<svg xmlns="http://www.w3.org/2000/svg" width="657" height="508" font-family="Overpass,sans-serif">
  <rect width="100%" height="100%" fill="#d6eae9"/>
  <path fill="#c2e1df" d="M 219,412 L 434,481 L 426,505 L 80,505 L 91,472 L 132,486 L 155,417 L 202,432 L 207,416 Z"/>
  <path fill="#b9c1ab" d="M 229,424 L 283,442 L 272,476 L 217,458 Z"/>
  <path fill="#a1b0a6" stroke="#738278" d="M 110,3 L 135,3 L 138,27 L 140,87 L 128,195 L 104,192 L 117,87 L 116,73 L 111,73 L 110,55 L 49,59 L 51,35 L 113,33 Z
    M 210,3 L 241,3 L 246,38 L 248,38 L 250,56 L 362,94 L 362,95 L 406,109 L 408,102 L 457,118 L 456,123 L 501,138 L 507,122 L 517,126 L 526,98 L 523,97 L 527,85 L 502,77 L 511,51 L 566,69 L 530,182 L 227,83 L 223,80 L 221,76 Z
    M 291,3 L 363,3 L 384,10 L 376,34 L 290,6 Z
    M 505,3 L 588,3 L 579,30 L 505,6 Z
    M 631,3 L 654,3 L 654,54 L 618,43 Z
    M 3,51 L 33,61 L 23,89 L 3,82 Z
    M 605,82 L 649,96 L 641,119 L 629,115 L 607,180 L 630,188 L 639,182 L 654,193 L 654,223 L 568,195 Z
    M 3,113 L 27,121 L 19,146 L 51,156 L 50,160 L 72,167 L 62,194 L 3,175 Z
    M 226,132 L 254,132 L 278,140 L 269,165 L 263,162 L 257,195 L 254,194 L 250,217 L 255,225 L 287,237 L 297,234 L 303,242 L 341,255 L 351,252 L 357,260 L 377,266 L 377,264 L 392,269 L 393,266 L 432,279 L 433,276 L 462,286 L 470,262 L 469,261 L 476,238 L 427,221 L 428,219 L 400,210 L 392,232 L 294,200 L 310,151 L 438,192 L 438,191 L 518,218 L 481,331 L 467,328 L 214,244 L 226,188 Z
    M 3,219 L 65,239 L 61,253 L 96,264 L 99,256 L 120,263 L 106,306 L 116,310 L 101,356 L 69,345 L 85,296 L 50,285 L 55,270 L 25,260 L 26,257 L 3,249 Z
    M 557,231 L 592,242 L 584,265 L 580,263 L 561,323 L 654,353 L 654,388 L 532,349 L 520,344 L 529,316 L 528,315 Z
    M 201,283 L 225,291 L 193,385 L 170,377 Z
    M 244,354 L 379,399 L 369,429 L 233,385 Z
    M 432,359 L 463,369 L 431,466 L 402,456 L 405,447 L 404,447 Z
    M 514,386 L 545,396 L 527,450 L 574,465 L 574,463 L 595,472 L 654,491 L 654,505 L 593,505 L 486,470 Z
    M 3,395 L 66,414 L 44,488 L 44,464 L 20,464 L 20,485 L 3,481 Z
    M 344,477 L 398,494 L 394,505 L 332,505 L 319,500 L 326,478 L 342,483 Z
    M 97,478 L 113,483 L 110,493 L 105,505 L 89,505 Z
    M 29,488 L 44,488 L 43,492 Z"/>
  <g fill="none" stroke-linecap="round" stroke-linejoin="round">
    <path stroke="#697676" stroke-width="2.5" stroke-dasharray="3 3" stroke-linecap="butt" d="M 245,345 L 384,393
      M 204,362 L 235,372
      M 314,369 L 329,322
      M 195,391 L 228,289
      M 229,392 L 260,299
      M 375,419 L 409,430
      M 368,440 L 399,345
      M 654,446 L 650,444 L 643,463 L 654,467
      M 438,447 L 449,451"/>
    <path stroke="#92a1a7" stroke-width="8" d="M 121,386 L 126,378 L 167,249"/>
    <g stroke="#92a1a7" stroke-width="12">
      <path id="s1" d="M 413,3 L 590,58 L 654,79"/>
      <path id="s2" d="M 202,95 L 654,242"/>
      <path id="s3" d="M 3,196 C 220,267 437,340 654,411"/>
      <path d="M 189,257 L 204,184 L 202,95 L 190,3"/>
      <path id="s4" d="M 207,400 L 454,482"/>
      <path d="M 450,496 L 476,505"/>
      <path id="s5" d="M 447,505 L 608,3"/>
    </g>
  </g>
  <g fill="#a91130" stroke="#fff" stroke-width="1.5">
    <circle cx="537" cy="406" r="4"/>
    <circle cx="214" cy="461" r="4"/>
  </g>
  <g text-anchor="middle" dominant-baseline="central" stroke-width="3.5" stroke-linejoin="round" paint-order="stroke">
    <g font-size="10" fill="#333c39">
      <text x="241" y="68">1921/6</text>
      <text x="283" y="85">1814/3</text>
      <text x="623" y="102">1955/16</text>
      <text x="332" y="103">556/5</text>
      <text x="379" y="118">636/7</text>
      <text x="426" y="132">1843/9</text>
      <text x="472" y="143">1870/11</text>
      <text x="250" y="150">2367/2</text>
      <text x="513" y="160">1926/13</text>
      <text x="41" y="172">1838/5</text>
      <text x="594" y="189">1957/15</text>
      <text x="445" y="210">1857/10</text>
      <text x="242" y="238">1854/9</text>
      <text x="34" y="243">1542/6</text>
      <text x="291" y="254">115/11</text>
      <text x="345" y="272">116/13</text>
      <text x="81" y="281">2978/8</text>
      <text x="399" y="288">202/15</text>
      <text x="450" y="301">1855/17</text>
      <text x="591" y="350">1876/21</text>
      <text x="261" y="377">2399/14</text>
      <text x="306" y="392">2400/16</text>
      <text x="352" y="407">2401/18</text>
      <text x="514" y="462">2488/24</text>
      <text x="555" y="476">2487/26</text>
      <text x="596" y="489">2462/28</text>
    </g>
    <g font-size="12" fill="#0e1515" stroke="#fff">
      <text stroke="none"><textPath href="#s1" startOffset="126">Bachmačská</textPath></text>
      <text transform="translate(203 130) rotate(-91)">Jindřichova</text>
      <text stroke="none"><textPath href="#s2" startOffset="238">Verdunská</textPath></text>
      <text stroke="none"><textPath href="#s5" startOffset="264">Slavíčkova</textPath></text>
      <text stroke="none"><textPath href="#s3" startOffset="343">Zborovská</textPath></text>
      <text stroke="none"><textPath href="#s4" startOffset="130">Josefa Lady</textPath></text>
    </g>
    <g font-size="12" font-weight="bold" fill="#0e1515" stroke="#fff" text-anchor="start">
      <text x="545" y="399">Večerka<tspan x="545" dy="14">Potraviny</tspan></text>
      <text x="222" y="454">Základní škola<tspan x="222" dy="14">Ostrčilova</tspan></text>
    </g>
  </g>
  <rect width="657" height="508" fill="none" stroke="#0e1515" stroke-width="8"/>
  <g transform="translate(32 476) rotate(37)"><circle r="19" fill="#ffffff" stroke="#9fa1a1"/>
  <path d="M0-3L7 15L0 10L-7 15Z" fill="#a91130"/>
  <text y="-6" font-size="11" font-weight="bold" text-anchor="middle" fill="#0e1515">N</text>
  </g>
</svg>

- - -

■ Activity:
What lines above contain the string "linejoin"? Copy all of them.

■ Answer section:
  <g fill="none" stroke-linecap="round" stroke-linejoin="round">
  <g text-anchor="middle" dominant-baseline="central" stroke-width="3.5" stroke-linejoin="round" paint-order="stroke">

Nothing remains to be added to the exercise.